- [Challenge]: Can you extend the mailing-list reply below about logical streaming of large in-progress transactions, starting right after its last sentence?

- [Text extract]:
Re: PATCH: logical_work_mem and logical streaming of large in-progress transactions

From: Dilip Kumar <dilipbalaut(at)gmail(dot)com>
To: Amit Kapila <amit(dot)kapila16(at)gmail(dot)com>
Cc: Michael Paquier <michael(at)paquier(dot)xyz>, Tomas Vondra <tomas(dot)vondra(at)2ndquadrant(dot)com>, Peter Eisentraut <peter(dot)eisentraut(at)2ndquadrant(dot)com>, PostgreSQL Hackers <pgsql-hackers(at)postgresql(dot)org>
Subject: Re: PATCH: logical_work_mem and logical streaming of large in-progress transactions
Date: 2020-02-05 04:12:10
Message-ID: CAFiTN-skHvSWDHV66qpzMfnHH6AvsE2YAjvh4Kt613E8ZD8WoQ@mail.gmail.com
Views: Raw Message | Whole Thread | Download mbox | Resend email
Thread:
Lists: pgsql-hackers

On Thu, Jan 30, 2020 at 4:11 PM Amit Kapila <amit(dot)kapila16(at)gmail(dot)com> wrote:
>
> On Fri, Jan 10, 2020 at 10:14 AM Dilip Kumar <dilipbalaut(at)gmail(dot)com> wrote:
> >
> > On Mon, Jan 6, 2020 at 2:11 PM Amit Kapila <amit(dot)kapila16(at)gmail(dot)com> wrote:
> > >
> >
> > >
> > > Few more comments:
> > > --------------------------------
> > > v4-0007-Implement-streaming-mode-in-ReorderBuffer
> > > 1.
> > > +ReorderBufferStreamTXN(ReorderBuffer *rb, ReorderBufferTXN *txn)
> > > {
> > > ..
> > > + /*
> > > + * TOCHECK: We have to rebuild historic snapshot to be sure it includes all
> > > + * information about
> > > subtransactions, which could arrive after streaming start.
> > > + */
> > > + if (!txn->is_schema_sent)
> > > + snapshot_now
> > > = ReorderBufferCopySnap(rb, txn->base_snapshot,
> > > + txn,
> > > command_id);
> > > ..
> > > }
> > >
> > > Why are we using base snapshot here instead of the snapshot we saved
> > > the first time streaming has happened? And as mentioned in comments,
> > > won't we need to consider the snapshots for subtransactions that
> > > arrived after the last time we have streamed the changes?
> > Fixed
> >
>
> +static void
> +ReorderBufferStreamTXN(ReorderBuffer *rb, ReorderBufferTXN *txn)
> {
> ..
> + /*
> + * We can not use txn->snapshot_now directly because after we there
> + * might be some new sub-transaction which after the last streaming run
> + * so we need to add those sub-xip in the snapshot.
> + */
> + snapshot_now = ReorderBufferCopySnap(rb, txn->snapshot_now,
> + txn, command_id);
>
> "because after we there", you seem to forget a word between 'we' and
> 'there'.
Fixed

So as we are copying it now, does this mean it will consider
> the snapshots for subtransactions that arrived after the last time we
> have streamed the changes? If so, have you tested it and can we add
> the same in comments.

- [Given data]:

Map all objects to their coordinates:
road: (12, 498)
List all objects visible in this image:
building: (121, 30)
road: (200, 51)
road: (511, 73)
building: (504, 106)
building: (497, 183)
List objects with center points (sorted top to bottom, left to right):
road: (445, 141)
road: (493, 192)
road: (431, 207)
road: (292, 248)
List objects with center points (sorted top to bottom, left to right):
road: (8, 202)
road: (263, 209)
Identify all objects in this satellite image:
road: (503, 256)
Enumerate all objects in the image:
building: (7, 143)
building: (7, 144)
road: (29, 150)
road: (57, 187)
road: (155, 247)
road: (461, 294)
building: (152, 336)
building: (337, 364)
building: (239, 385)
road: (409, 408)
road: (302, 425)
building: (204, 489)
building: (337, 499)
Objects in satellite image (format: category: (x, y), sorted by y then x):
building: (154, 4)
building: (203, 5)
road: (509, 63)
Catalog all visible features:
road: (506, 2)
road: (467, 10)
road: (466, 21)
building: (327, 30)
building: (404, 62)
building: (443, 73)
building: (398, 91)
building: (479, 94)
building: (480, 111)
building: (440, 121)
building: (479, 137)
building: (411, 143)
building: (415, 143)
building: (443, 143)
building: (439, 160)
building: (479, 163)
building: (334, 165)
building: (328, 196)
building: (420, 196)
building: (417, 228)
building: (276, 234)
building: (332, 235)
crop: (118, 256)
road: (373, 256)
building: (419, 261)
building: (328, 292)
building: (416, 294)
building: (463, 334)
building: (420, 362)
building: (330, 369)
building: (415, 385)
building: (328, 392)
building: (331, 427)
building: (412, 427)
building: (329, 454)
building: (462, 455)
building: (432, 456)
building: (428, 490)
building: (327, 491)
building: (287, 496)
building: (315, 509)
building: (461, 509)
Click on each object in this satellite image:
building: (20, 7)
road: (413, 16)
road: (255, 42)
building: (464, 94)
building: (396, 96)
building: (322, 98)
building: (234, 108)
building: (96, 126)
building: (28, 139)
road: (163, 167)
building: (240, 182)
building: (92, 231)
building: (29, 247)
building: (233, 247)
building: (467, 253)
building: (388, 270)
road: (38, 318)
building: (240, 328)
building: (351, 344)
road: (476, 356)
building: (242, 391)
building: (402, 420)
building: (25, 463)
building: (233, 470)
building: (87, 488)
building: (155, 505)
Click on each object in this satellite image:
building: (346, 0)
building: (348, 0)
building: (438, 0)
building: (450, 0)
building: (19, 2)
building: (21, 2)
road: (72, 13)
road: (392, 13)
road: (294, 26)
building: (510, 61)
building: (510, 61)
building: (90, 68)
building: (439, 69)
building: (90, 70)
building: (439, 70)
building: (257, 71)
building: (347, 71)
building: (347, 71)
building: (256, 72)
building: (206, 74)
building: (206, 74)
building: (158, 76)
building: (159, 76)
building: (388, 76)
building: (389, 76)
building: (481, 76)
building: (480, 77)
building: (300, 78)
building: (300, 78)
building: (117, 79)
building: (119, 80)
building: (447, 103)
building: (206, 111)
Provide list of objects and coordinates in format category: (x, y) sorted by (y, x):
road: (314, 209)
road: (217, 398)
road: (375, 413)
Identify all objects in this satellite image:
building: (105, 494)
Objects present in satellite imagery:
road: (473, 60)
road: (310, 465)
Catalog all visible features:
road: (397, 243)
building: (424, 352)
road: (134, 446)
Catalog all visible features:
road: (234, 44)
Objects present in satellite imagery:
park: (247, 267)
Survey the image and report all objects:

- [Output of the task]:
Yes I have tested. Comment added.
>
> Also, if we need to copy the snapshot here, then do we need to again
> copy it in ReorderBufferProcessTXN(in below code and in catch block in
> the same function).
>
> {
> ..
> + /*
> + * Remember the command ID and snapshot if transaction is streaming
> + * otherwise free the snapshot if we have copied it.
> + */
> + if (streaming)
> + {
> + txn->command_id = command_id;
> + txn->snapshot_now = ReorderBufferCopySnap(rb, snapshot_now,
> + txn, command_id);
> + }
> + else if (snapshot_now->copied)
> + ReorderBufferFreeSnap(rb, snapshot_now);
> ..
> }
>
Fixed
> > >
> > > 4. In ReorderBufferStreamTXN(), don't we need to set some of the txn
> > > fields like origin_id, origin_lsn as we do in ReorderBufferCommit()
> > > especially to cover the case when it gets called due to memory
> > > overflow (aka via ReorderBufferCheckMemoryLimit).
> > We get origin_lsn during commit time so I am not sure how can we do
> > that. I have also noticed that currently, we are not using origin_lsn
> > on the subscriber side. I think need more investigation that if we
> > want this then do we need to log it early.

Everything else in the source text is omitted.